▸ **Given problem 1**:
List each line of the records that contains the string "snow".

▸ **Source**:
Quite possibly one of the most well known pARTicipatory projects

As we all know, art museums are a place to visit and enjoy works of art as a simple viewer. You just would not, nor are you permitted, to touch fine pieces of art. There is no need to anyway, they were not painted or created for you to come along and touch them. They are meant instead to be viewed, serving themselves for your reaction. These are still extremely self-fulfilling moments, when you look at a piece and feel a deep emotional connection.

I specifically remember visting the Indianapolis Museum of Art with my Mom as a kid. She is an art teacher and naturally, became a big influence in my life; teaching me (and my brother) about famous artists and the importance of their work. At the IMA, among the large Georgia O’ Keeffe flowers, Robert Indiana’s LOVE sculpture and a huge Louis Tiffany Comfort stained glass window, there is a permanent Rembrant piece. It is a small self portrait that hangs above a fire place in a dark room built to feel like a library or study. We always visit that piece; my Mom can stand and look at it for 15 minutes at a time, marveling over the intricacies and details. Completed in 1629 (1629 people-that is a LONG time ago in the art world), the piece captures the mood of that particular moment.  The lighting so very well portrayed, the expression of his face, even the smallest of brush strokes that accentuates his facial hair. He appears to be wearing a scarf or neck wrap that is highlighted magnificently in the painting. The way my Mom used to talk about this piece, and other such influential pieces shows how much art can touch the spirit. Which brings up the question, what do people think, or better – what do they feel, when they view art?

▸ **Records for processing**:

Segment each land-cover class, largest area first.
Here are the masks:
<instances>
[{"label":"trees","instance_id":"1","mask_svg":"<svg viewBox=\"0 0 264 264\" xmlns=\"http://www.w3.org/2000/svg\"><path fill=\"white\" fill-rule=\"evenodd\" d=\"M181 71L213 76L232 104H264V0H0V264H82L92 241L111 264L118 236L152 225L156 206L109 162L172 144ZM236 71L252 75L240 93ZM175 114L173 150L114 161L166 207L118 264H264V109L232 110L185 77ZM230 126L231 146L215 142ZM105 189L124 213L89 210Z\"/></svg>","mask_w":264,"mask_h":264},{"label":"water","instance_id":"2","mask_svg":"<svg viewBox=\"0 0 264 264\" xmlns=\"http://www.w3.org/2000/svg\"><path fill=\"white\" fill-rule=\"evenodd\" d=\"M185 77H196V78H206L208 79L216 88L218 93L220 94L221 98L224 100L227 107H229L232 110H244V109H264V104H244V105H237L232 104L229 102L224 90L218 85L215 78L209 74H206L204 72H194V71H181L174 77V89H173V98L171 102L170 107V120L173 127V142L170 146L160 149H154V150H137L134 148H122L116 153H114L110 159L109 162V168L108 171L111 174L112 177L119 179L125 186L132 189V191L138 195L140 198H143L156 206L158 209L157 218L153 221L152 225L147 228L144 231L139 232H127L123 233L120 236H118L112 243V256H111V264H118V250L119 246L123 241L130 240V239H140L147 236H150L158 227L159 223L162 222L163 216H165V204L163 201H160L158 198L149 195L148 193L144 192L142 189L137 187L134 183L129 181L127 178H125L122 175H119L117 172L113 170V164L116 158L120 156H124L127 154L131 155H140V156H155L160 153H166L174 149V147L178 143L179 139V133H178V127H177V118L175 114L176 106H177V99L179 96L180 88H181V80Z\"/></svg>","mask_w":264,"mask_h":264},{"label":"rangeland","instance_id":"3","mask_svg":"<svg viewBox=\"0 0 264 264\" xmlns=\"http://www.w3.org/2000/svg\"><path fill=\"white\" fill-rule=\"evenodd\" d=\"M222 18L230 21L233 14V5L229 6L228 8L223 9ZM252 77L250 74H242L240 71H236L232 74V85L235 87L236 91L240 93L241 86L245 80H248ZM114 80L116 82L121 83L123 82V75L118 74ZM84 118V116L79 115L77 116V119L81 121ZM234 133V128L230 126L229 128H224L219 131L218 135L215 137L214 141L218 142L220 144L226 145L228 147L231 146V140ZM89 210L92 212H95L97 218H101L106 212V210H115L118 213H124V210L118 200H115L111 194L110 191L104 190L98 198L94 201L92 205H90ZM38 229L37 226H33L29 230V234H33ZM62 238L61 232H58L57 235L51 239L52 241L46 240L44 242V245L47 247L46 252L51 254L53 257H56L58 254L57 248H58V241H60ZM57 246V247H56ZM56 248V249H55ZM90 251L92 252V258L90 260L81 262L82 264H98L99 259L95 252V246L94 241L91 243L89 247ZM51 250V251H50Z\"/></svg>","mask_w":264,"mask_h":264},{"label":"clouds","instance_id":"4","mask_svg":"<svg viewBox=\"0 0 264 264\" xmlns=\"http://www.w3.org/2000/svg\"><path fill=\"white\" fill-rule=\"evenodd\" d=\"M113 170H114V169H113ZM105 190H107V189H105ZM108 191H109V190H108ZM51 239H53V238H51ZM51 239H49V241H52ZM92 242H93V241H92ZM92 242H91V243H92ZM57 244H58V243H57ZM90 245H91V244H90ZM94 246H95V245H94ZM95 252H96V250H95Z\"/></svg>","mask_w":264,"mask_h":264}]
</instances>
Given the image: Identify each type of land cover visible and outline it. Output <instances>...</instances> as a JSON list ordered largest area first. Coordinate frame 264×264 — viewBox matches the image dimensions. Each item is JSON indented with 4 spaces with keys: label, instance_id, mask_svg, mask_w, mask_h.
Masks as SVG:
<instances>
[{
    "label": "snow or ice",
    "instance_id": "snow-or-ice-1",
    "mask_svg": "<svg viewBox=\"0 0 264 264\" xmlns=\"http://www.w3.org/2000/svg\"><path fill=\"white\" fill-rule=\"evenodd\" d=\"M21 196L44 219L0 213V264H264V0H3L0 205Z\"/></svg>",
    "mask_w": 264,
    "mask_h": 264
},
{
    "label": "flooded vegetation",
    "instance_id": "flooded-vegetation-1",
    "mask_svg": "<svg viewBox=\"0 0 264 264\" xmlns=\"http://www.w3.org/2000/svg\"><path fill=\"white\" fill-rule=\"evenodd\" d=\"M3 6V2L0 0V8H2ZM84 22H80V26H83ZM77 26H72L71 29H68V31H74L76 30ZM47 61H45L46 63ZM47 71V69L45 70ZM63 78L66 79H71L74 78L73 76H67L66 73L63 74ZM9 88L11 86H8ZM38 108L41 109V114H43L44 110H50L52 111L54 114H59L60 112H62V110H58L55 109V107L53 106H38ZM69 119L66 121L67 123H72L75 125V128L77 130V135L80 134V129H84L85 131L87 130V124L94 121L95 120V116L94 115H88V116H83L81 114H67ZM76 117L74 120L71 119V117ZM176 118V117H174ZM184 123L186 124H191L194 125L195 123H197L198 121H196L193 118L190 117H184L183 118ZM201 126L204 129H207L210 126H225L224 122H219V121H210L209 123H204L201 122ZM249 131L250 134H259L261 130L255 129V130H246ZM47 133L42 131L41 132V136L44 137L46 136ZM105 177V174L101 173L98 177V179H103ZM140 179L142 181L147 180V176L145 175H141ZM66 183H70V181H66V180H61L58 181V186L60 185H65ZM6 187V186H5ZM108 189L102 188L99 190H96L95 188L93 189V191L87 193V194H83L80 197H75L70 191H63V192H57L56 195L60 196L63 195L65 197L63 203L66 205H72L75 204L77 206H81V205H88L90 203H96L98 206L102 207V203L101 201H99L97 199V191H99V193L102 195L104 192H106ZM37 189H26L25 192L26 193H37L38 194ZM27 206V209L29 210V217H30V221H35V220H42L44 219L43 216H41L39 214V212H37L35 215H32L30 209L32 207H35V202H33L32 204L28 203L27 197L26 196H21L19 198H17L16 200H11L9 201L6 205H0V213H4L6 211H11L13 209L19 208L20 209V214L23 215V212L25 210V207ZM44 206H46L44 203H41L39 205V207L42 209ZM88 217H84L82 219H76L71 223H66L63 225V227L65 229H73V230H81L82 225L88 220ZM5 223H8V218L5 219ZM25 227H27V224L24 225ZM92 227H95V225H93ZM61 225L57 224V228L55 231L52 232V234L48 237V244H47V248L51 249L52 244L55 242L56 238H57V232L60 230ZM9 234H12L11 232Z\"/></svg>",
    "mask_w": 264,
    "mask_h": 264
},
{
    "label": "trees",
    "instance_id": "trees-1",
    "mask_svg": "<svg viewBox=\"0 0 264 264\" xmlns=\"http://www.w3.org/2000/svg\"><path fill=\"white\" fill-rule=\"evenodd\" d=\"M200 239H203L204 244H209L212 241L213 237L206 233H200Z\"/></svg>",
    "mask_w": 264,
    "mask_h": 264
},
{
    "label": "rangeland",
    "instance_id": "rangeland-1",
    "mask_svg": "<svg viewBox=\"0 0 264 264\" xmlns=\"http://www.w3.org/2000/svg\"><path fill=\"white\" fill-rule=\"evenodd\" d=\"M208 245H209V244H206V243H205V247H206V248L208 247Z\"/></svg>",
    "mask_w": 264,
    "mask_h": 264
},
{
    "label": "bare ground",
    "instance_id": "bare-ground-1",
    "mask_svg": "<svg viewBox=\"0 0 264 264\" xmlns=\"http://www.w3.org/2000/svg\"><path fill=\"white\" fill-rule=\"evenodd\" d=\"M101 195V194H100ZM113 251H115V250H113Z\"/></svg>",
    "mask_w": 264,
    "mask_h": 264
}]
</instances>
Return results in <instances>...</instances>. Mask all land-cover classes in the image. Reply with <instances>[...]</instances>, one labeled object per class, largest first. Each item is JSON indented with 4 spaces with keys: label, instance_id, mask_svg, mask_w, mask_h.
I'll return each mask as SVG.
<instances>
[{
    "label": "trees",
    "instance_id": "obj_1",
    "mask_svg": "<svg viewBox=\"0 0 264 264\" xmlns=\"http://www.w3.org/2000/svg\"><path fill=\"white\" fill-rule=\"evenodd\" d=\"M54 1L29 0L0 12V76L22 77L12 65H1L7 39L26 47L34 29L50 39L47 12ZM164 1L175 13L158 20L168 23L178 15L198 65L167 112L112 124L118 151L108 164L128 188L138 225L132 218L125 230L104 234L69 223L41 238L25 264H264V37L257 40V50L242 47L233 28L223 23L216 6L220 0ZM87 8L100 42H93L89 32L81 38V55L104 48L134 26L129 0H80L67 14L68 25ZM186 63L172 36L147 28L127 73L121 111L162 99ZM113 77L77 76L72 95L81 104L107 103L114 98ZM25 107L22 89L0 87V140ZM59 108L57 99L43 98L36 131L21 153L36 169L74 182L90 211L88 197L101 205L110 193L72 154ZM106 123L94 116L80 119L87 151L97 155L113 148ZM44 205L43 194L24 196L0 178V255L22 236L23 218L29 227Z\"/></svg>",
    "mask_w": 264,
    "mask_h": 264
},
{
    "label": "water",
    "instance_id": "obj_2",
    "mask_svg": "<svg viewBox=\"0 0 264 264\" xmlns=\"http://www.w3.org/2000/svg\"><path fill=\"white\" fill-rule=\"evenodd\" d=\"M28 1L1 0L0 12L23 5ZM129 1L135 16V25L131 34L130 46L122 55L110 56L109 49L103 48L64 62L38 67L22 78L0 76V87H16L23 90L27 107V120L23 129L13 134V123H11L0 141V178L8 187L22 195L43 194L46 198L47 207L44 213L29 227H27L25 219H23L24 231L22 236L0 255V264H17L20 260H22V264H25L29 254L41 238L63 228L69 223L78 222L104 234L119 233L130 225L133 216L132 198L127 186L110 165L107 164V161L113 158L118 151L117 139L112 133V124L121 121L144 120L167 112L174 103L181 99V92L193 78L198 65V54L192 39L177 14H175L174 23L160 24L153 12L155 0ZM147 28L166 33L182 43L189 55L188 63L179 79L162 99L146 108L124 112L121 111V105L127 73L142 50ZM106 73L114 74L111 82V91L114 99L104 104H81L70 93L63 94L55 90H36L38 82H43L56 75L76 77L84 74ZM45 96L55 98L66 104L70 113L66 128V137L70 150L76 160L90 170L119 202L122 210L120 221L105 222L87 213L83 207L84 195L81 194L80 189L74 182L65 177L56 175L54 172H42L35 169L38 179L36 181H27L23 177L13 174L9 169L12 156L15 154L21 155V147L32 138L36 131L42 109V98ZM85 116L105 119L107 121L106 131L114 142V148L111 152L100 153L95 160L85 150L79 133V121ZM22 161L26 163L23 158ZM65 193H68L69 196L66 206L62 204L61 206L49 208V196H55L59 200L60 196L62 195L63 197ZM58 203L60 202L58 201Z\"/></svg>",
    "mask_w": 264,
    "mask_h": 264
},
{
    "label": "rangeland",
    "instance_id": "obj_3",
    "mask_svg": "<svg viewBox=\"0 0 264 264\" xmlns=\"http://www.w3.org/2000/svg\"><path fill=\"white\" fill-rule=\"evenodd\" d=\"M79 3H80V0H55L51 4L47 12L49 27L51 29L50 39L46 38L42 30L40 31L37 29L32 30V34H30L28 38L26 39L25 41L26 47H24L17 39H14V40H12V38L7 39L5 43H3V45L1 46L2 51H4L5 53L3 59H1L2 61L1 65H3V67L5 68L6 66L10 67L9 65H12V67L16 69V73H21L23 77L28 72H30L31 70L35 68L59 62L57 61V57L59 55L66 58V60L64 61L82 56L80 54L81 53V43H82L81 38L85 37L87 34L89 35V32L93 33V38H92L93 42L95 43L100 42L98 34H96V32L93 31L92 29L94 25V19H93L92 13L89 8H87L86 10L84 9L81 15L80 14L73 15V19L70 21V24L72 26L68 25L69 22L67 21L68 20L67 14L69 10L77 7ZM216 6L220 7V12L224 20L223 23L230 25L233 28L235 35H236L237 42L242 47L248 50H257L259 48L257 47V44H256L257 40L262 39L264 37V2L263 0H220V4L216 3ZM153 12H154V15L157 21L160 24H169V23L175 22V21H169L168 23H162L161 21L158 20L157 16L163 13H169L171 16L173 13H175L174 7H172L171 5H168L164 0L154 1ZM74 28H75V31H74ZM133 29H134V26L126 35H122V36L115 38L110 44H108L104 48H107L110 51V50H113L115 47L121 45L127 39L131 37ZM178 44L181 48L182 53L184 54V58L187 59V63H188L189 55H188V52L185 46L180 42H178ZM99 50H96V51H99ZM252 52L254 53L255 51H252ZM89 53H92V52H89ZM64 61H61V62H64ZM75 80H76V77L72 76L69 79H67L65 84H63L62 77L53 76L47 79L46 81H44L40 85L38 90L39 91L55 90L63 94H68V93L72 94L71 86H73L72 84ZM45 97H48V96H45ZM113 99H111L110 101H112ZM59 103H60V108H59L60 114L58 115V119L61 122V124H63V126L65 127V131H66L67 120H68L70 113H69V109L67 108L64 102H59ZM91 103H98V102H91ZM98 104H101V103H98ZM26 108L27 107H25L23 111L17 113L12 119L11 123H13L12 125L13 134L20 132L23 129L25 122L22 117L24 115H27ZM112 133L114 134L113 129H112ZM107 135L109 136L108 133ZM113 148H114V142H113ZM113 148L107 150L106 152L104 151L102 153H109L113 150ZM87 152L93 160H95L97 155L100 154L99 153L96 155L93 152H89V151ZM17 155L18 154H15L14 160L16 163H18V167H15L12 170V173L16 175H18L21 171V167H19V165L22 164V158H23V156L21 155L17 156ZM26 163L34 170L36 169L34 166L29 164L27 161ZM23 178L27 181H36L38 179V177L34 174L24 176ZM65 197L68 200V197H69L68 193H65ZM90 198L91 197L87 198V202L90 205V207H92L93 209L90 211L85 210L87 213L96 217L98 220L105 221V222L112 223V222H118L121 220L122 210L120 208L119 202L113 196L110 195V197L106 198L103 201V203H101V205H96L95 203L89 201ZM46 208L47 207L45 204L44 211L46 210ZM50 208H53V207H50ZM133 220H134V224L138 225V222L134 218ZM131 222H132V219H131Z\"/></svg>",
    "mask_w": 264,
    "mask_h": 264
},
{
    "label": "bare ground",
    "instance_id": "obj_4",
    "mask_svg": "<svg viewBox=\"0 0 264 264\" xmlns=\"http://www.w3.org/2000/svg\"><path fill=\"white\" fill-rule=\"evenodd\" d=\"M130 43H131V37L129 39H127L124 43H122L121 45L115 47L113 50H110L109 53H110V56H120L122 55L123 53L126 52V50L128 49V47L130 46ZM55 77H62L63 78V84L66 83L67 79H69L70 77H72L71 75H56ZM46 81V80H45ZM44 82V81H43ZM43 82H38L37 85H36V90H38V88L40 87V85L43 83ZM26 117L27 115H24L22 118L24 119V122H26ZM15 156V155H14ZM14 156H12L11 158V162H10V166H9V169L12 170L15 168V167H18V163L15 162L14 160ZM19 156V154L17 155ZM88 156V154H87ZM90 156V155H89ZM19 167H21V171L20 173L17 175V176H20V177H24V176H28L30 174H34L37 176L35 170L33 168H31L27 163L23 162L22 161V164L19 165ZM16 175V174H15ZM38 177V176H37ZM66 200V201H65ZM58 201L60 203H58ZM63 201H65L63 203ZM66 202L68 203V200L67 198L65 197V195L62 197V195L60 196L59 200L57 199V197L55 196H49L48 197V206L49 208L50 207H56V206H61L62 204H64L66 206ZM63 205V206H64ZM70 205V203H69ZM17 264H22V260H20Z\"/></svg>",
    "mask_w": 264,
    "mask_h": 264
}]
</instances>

▸ **Given problem 2**:
In the post about visiting art museums, where does the small self-portrait at the Indianapolis Museum of Art hang?

▸ **Problem solution 1**:
    "label": "snow or ice",
    "instance_id": "snow-or-ice-1",

▸ **Problem solution 2**:
Above a fireplace in a dark room built to feel like a library or study.